Sumerian "Kar-da" (Qardu) is recorded in the 3rd millennium BC and suggests a certain geography far away from the Central Asian steps-where Turks are believed to be originated-so any connection with any Turkic words is much more than far-fetched (let alone the fact that the oldest evidence of a Turkic speech dates back only to the 7th century-leaving any assumption with an additionally huge chronic gap of around 3000 years; also Turkic "qoruq*" is already attested in Kurdish, Persian and other new Iranian languages in form of "qoroq").


----------



## TobyAshworth

I'm very much not an expert on this, but surely the root can't be 'kartv-' since the Georgian word for the Georgian Language is ქართული,_ Kartuli, _which appears to have the root 'kart-'..?, and coming originally from the name of the supposed 'father' of Georgia, who was called Kartlos, hence the geographic region Kartli..
We now have the terms _Kartveli, _denoting a person Kartli/Georgia, and _Sakartvelo, _which comes from the circumfix Sa-X-o, with X being an ethnonym, meaning 'the area where X dwell', so the V must have been put in, meaning or not, to affect the root between _Kartli_ and _Kartveli.

_
Reading back over this I haven't really helped a lot.


----------



## TobyAshworth

Oh, and this looks interesting:
http://www.kartvfund.org.ge/index.php?act=page&id=33.58&lang=en


----------



## Jasmine05

Baku in Georgian is "Bako" and the person will be "Bakoeli", in case of Milan "Milani" in Georgian person will be Milaneli (i will be dropped).


----------



## Phosphorus

TobyAshworth said:


> I'm very much not an expert on this, but surely the root can't be 'kartv-' since the Georgian word for the Georgian Language is ქართული,_ Kartuli, _which appears to have the root 'kart-'..?, and coming originally from the name of the supposed 'father' of Georgia, who was called Kartlos, hence the geographic region Kartli..
> We now have the terms _Kartveli, _denoting a person Kartli/Georgia, and _Sakartvelo, _which comes from the circumfix Sa-X-o, with X being an ethnonym, meaning 'the area where X dwell', *so the V must have been put in, meaning or not, to affect the root between Kartli and *_*Kartveli*.
> 
> _
> Reading back over this I haven't really helped a lot.



That was really helpful Toby, thank you indeed.


----------



## Phosphorus

TobyAshworth said:


> Oh, and this looks interesting:
> http://www.kartvfund.org.ge/index.php?act=page&id=33.58&lang=en



Instructive link. Thanks again.


----------



## Phosphorus

Jasmine05 said:


> Baku in Georgian is "Bako" and the person will be "*Bakoeli*", in case of Milan "Milani" in Georgian person will be Milaneli (i will be dropped).

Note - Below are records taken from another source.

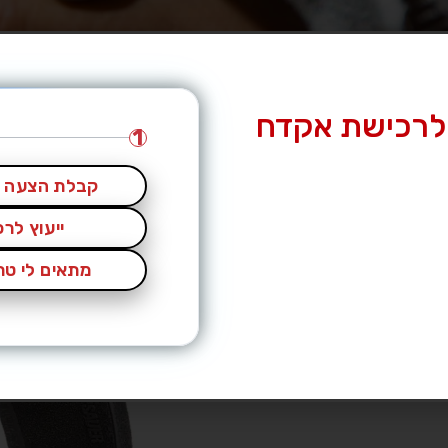
לרכישת אקדח
1
קבלת הצעה מ
ייעוץ לר
מתאים לי טרי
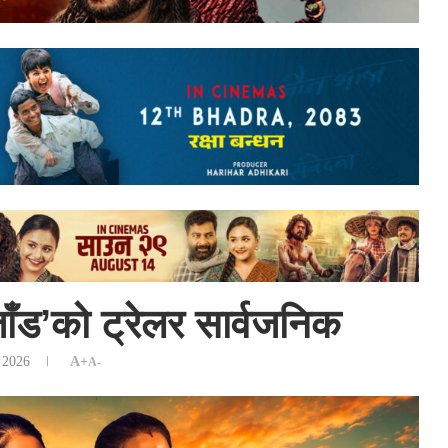
जाँड’को ट्रेलर सार्वजनिक​
, 2026
A+
A-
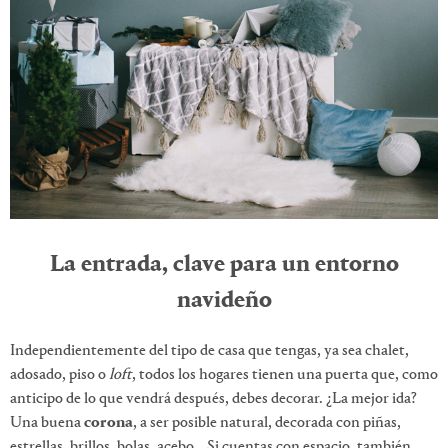
La entrada, clave para un entorno
navideño
Independientemente del tipo de casa que tengas, ya sea chalet,
adosado, piso o
loft
, todos los hogares tienen una puerta que, como
anticipo de lo que vendrá después, debes decorar. ¿La mejor ida?
Una buena
corona
, a ser posible natural, decorada con piñas,
estrellas, brillos, bolas, acebo… Si cuentas con espacio, también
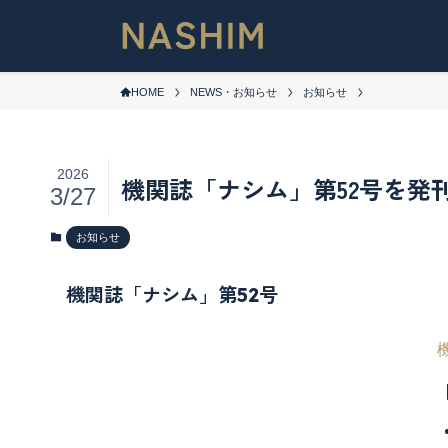
HOME
NEWS・お知らせ
お知らせ
2026
機関誌「ナシム」第52号を発
3/27
お知らせ
機関誌「ナシム」第52号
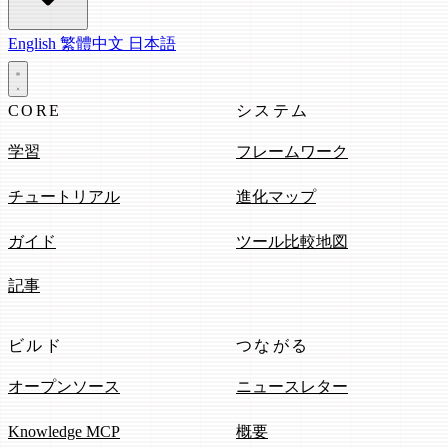
English
繁體中文
日本語
CORE
システム
学習
フレームワーク
チュートリアル
進化マップ
ガイド
ツール比較地図
記事
ビルド
つながる
オープンソース
ニュースレター
Knowledge MCP
概要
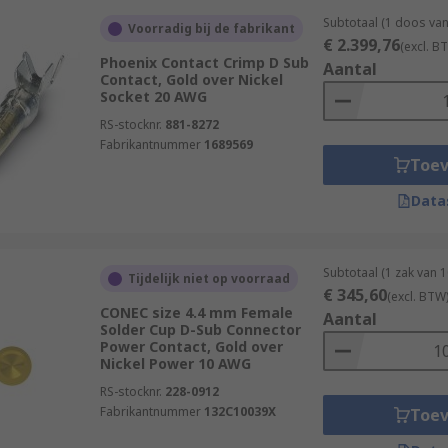
Subtotaal (1 doos va
Voorradig bij de fabrikant
€ 2.399,76
(excl. B
Phoenix Contact Crimp D Sub
Aantal
Contact, Gold over Nickel
Socket 20 AWG
RS-stocknr.
881-8272
Fabrikantnummer
1689569
Toe
Data
Subtotaal (1 zak van 
Tijdelijk niet op voorraad
€ 345,60
(excl. BTW
CONEC size 4.4 mm Female
Aantal
Solder Cup D-Sub Connector
Power Contact, Gold over
Nickel Power 10 AWG
RS-stocknr.
228-0912
Fabrikantnummer
132C10039X
Toe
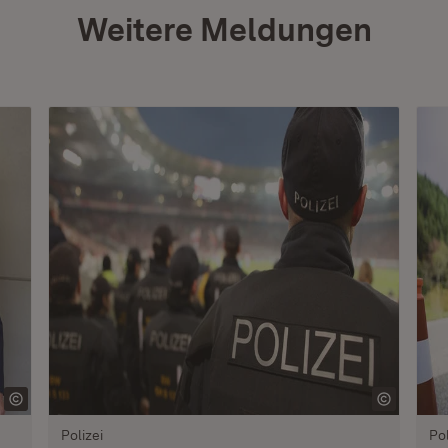
Weitere Meldungen
Polizei
Pol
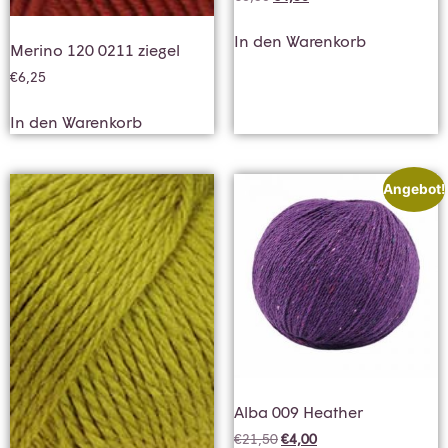
In den Warenkorb
Merino 120 0211 ziegel
€
6,25
In den Warenkorb
Angebot!
Alba 009 Heather
€
21,50
€
4,00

Thank you Jasmine05, that really helps.


----------



## TobyAshworth

In my link as above: 
'The ethnonym *Karet-i yields the stem Kart through the contraction of the vowel e, caused by the addition to it of the suffix of provenance -el and of the suffixes -ev or -av of geographical names. It has been hypothesized (Burchuladze 1999: 128) that Kartveli and Kartli were derived independently from the Kart stem: *Kart-ev-el-i // *Kart-av-el-i > Kartveli. *Kart-el-i > Kartli. The latter hypothesis is supported by the Megrelian and Laz Kortu (Kort-u=Kart-el): Kort is a regular correspondence of Georgian Kart, and as has been observed (Gamkrelidze and Machavariani 1965: 89-93; see Boeder 1982), the Zanian -u is a transformation of the Georgian -el suffix.'

I'm not sure on the provenance of this, but it seems like a fairly conclusive conclusion about the origin of the -v- in Kartveli.


----------